[Short-answer chart tasks]
************

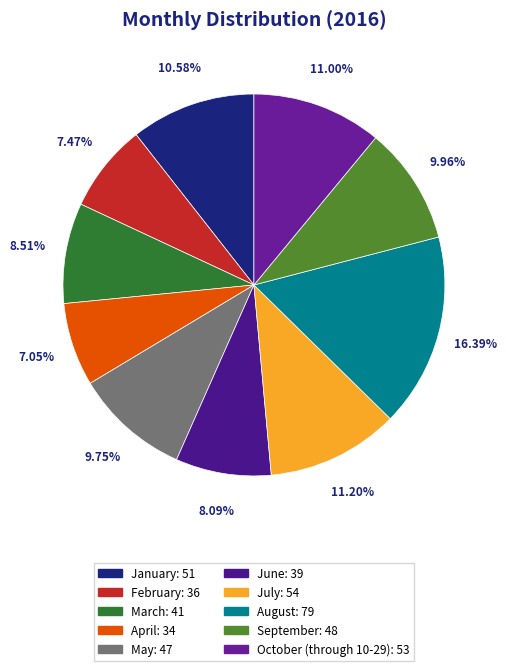

Count the number of slices in the pie.

10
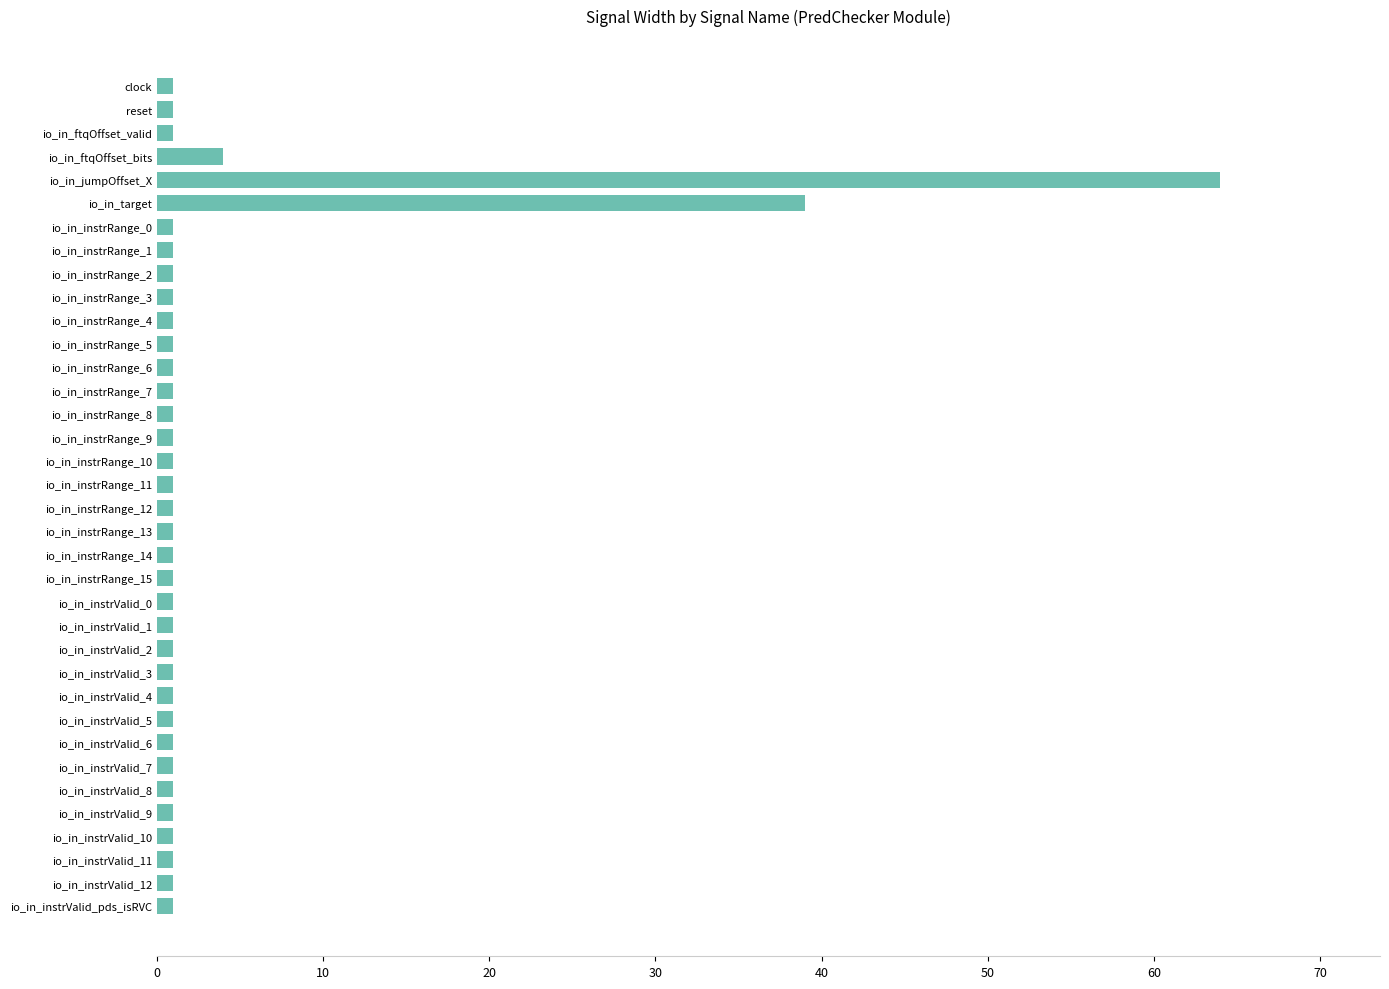

What is the minimum value shown in the chart?

1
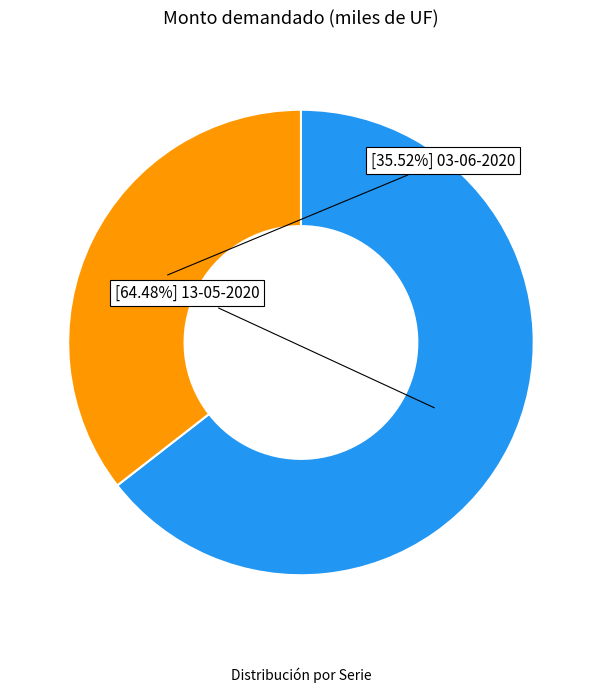

Is there a majority slice in this chart?

Yes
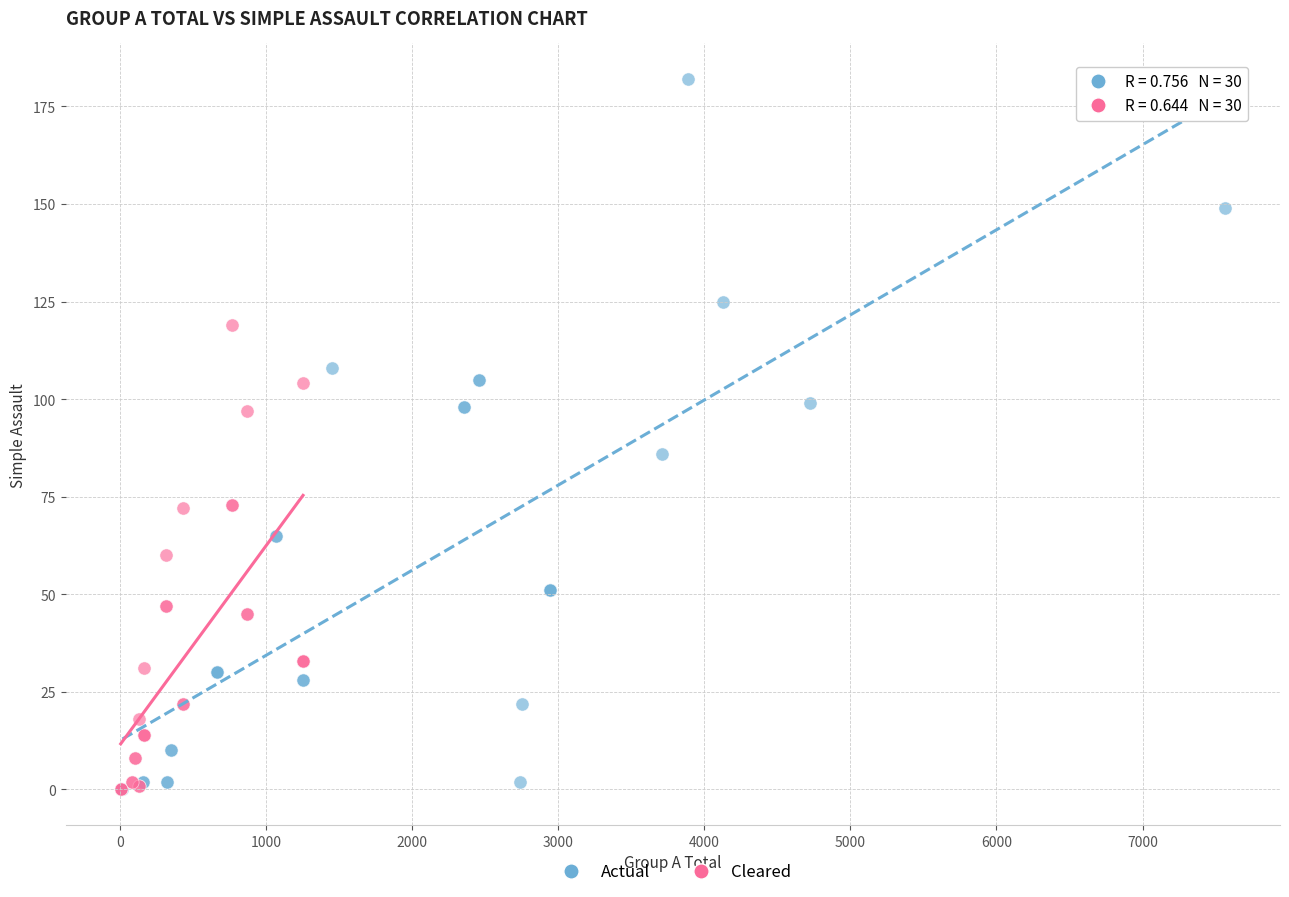

Which series contains the highest Y value?

Actual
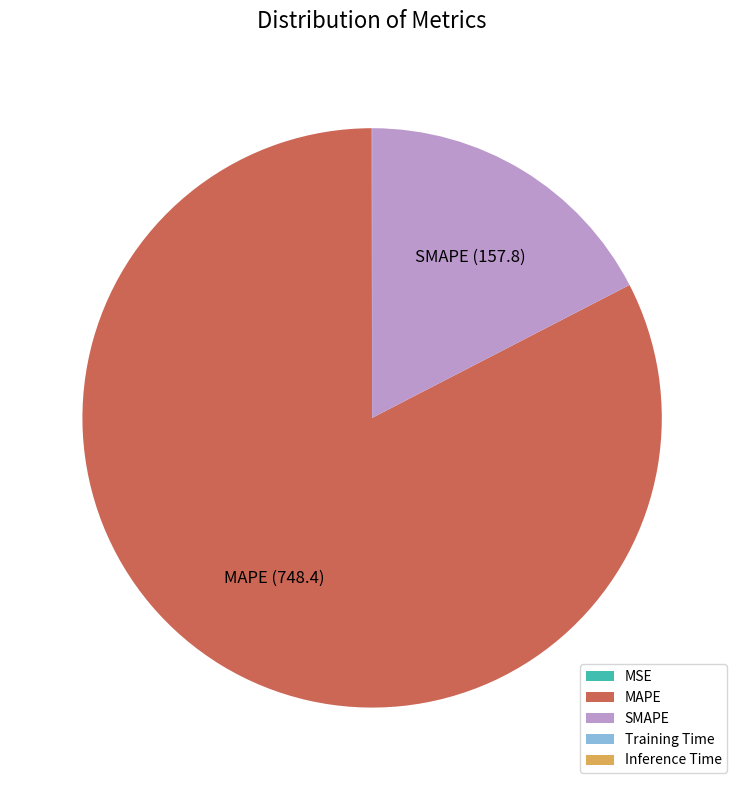

Which slice is the largest?

MAPE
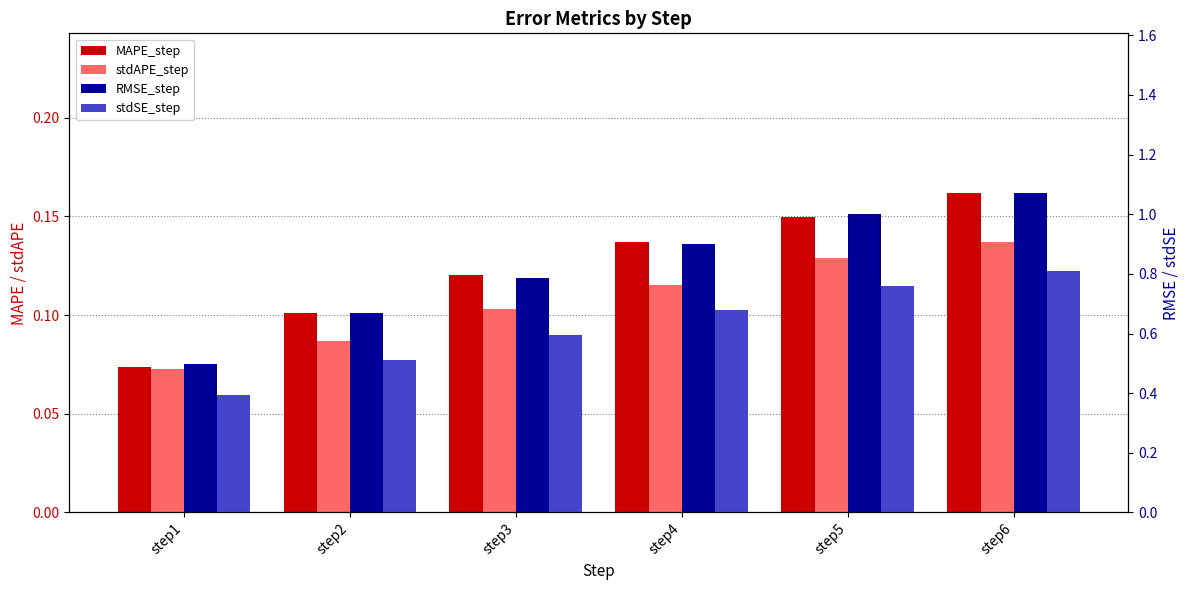

What is the spread (max minus min) of values at step3?

0.7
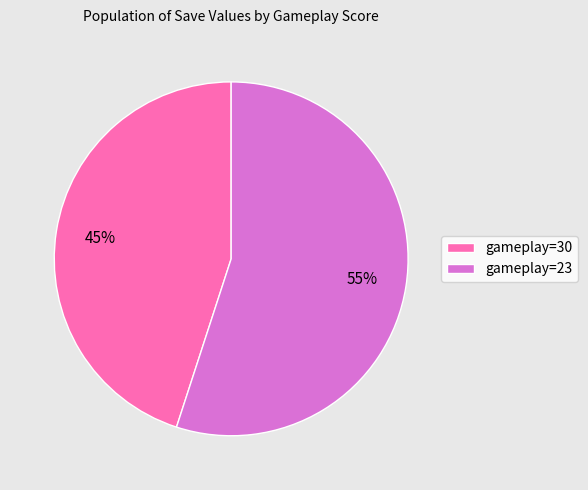

Approximately how many times larger is the value at gameplay=30 compared to gameplay=23?

0.8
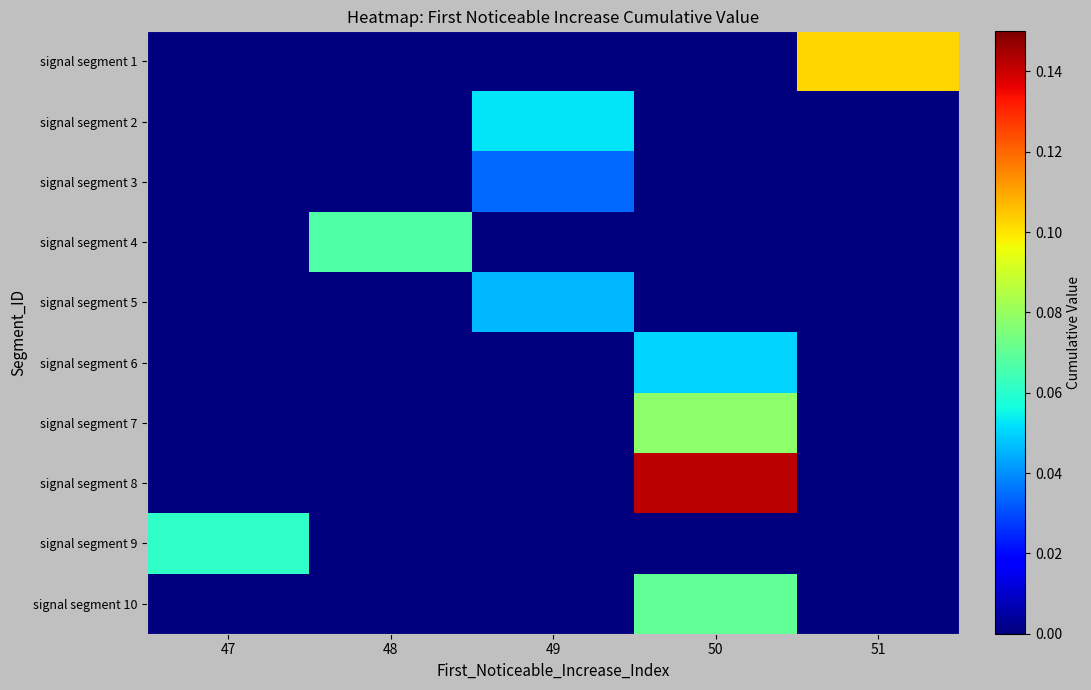

At which category is the sum across all series the highest?

50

************

Copy every row above word for word, and leave the pictures out of your copy.

> _THE COMPLETED TASK_:
Count the number of slices in the pie.

10

What is the minimum value shown in the chart?

1

Is there a majority slice in this chart?

Yes

Which series contains the highest Y value?

Actual

Which slice is the largest?

MAPE

What is the spread (max minus min) of values at step3?

0.7

Approximately how many times larger is the value at gameplay=30 compared to gameplay=23?

0.8

At which category is the sum across all series the highest?

50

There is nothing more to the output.